If muscle twitching occurs with pain, the cause must be clarified. One possible cause is a herniated disc, for which an MRI should be done. However, some muscle diseases such as myositis or myotonia can also cause painful muscle twitching and require clarification.

Tingling all over

When the muscle twitches, an irritated nerve activates the muscle, which then involuntarily contracts. Tingling is a very typical accompanying symptom, as many patients perceive nerve irritation as tingling.

Most of the time, there is a tingling sensation with a discreet nerve stimulation. If the nerve is damaged for a long time, pain is more likely to occur. You know this from a hand that has fallen asleep, for example. So there is nothing to worry about. If the tingling and muscle twitching do not go away on their own, you should consult a doctor.


There is of course no uniform therapy for the symptom of muscle twitching, as this must be based on the cause.

If the twitches are stress-related, this should ideally be reduced; relaxation techniques such as progressive muscle relaxation or autogenic training can help.

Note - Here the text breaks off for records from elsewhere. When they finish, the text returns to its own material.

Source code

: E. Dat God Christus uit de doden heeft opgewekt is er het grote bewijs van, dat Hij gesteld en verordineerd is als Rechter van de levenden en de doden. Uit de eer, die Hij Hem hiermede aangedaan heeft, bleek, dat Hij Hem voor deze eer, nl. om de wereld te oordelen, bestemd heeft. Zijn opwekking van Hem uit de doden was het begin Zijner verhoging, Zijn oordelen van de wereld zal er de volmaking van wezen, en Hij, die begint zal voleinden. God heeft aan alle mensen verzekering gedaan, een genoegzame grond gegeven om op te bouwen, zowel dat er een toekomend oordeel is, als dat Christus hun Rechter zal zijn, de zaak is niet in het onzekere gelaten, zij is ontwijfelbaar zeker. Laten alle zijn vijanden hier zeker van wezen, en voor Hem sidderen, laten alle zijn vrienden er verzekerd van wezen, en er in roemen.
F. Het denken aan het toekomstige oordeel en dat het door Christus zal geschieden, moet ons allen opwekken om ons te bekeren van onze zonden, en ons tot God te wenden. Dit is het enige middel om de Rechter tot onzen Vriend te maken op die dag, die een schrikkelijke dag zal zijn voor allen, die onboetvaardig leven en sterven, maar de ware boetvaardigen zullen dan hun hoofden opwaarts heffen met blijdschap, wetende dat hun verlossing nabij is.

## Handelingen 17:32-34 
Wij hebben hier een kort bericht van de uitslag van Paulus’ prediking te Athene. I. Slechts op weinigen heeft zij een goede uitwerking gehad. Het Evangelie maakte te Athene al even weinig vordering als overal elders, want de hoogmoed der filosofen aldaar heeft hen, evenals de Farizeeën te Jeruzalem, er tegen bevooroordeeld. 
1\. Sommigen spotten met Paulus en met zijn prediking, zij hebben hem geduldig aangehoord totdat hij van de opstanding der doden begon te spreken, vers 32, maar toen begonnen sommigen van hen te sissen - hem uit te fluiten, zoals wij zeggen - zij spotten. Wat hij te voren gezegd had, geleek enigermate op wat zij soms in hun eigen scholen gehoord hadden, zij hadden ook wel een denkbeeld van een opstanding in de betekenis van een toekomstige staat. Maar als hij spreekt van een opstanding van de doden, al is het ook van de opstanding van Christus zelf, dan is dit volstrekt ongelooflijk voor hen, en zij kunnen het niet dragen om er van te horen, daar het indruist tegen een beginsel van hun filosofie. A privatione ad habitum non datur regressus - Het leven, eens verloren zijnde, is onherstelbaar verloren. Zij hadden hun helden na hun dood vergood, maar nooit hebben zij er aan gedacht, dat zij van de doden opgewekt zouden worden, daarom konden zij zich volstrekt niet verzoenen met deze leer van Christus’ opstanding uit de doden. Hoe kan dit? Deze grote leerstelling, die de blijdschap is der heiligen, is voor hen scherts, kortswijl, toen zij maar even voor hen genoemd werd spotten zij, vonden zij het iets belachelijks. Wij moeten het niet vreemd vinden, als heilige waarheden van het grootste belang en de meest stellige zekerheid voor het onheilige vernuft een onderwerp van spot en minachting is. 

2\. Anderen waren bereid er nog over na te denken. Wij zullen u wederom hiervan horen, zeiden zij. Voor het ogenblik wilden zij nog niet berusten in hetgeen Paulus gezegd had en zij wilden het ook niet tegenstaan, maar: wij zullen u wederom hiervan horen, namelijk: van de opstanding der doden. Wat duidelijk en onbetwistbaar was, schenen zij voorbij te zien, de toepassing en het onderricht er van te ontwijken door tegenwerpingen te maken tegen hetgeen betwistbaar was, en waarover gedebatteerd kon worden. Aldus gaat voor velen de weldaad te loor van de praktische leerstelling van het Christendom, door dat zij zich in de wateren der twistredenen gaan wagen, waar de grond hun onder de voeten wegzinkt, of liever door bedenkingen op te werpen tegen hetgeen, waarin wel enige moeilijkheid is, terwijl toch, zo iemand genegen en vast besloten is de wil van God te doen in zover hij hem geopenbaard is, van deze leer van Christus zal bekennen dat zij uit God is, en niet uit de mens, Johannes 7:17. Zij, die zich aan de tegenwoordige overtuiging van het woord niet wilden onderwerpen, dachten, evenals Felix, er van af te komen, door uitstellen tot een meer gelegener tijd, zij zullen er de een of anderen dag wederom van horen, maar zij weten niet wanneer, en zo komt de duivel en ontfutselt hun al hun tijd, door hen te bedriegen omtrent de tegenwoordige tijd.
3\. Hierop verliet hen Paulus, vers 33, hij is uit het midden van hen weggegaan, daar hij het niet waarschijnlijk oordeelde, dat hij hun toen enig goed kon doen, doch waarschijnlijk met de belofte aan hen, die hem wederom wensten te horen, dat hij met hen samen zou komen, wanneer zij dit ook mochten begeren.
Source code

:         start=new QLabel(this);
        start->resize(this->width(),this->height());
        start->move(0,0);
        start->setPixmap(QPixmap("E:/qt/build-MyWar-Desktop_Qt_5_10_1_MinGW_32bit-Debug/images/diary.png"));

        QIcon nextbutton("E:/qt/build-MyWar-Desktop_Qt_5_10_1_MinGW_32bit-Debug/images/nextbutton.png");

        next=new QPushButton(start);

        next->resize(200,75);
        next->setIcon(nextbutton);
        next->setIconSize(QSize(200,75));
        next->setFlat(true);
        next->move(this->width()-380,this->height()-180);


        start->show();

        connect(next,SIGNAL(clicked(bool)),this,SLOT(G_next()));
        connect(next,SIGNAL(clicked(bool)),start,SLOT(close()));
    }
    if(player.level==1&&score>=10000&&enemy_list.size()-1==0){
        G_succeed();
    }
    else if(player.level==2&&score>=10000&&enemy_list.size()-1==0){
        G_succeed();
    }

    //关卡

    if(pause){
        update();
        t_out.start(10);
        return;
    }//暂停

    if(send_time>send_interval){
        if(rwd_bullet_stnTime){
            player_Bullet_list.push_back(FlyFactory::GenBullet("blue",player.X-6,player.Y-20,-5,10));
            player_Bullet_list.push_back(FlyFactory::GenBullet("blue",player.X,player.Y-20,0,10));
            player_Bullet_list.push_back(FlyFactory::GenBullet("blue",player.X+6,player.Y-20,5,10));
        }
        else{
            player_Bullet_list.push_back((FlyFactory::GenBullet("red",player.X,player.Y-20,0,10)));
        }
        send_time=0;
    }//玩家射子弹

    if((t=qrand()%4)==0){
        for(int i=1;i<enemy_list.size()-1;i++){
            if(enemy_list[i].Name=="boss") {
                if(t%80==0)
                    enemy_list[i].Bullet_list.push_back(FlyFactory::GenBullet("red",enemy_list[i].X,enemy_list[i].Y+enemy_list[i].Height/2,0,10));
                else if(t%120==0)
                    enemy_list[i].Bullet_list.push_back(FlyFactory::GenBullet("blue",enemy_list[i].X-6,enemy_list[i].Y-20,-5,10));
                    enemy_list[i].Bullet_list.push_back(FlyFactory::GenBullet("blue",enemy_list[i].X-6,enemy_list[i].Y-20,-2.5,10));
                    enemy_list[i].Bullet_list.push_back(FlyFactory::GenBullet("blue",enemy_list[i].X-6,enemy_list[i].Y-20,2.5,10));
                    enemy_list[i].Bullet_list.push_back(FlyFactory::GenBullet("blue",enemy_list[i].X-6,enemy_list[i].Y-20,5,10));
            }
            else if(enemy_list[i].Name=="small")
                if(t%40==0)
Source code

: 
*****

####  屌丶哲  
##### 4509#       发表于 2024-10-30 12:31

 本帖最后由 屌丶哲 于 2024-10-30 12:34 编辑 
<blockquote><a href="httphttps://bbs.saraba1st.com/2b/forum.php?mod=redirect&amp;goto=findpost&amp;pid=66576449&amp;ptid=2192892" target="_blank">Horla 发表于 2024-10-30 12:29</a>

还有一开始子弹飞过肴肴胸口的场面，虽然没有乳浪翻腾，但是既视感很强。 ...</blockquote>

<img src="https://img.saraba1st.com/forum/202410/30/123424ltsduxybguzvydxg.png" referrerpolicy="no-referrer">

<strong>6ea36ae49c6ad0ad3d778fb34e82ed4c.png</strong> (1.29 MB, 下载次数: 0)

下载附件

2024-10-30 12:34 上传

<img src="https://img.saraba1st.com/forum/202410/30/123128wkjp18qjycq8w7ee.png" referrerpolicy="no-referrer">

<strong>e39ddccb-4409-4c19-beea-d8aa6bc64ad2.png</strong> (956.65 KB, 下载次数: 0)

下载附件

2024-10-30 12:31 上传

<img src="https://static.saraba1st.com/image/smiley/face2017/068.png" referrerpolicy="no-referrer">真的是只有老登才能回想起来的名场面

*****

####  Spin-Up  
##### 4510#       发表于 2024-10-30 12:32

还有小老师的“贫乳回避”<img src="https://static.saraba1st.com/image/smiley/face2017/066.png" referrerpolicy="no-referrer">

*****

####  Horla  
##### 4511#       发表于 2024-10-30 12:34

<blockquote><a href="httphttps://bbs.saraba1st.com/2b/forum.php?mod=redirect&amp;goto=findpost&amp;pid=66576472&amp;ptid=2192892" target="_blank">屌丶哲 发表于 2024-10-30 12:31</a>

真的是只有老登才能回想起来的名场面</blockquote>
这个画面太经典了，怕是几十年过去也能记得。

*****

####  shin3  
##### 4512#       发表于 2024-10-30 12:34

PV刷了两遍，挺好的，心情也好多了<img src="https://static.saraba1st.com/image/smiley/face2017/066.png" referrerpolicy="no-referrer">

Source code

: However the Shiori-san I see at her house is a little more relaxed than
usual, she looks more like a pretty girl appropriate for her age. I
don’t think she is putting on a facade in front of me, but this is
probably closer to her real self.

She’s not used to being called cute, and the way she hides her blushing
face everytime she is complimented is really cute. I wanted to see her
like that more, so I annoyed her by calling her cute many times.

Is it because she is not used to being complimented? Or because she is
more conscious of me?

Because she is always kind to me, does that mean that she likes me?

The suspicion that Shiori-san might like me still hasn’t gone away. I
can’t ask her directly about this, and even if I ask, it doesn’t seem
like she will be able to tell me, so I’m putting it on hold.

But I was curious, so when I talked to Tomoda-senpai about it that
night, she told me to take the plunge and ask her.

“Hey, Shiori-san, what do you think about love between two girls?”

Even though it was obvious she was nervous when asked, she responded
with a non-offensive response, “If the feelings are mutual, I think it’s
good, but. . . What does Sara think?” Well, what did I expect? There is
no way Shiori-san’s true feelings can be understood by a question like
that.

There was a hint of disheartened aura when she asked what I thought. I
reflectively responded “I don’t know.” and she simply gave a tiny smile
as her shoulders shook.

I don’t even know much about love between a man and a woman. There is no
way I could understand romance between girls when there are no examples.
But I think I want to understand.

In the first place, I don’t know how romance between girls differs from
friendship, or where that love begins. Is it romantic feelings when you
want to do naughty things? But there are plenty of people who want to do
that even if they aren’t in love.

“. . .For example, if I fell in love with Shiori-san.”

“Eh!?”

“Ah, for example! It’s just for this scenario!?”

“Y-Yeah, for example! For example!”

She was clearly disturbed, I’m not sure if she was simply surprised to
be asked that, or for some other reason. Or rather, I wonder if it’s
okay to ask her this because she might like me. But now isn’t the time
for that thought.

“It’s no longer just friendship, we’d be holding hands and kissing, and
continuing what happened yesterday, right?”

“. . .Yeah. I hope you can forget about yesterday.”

If there is also tension, the biofeedback technique is also an option.

The intake of calcium or magnesium in the form of powder or effervescent tablets is often recommended. The benefit against muscle twitching is, however, controversial, a clear effectiveness could not be proven so far. As long as you don't consume excessive amounts, you can't harm yourself, so it's worth a try. If there is of course a demonstrable deficiency, it should be compensated for, but then through medical treatment!

Psychotherapy should be considered for psychosomatic muscle twitching or tic disorders.

Physiotherapy is also a general treatment option. Please read the article on our partner site Medon about physiotherapy for muscle twitching!

If there is a serious illness, it must be treated accordingly. With amyotrophic lateral sclerosis in particular, the prognosis is unfortunately very poor with an average survival of 3-5 years. Riluzole is currently the only drug that has been approved in Germany, but it only brings a moderate improvement.


Nothing can be said about the duration, as it depends on the cause. If there is a harmless cause, the twitching usually disappears after a short time. If there is another underlying disease, it must first be treated in order to improve.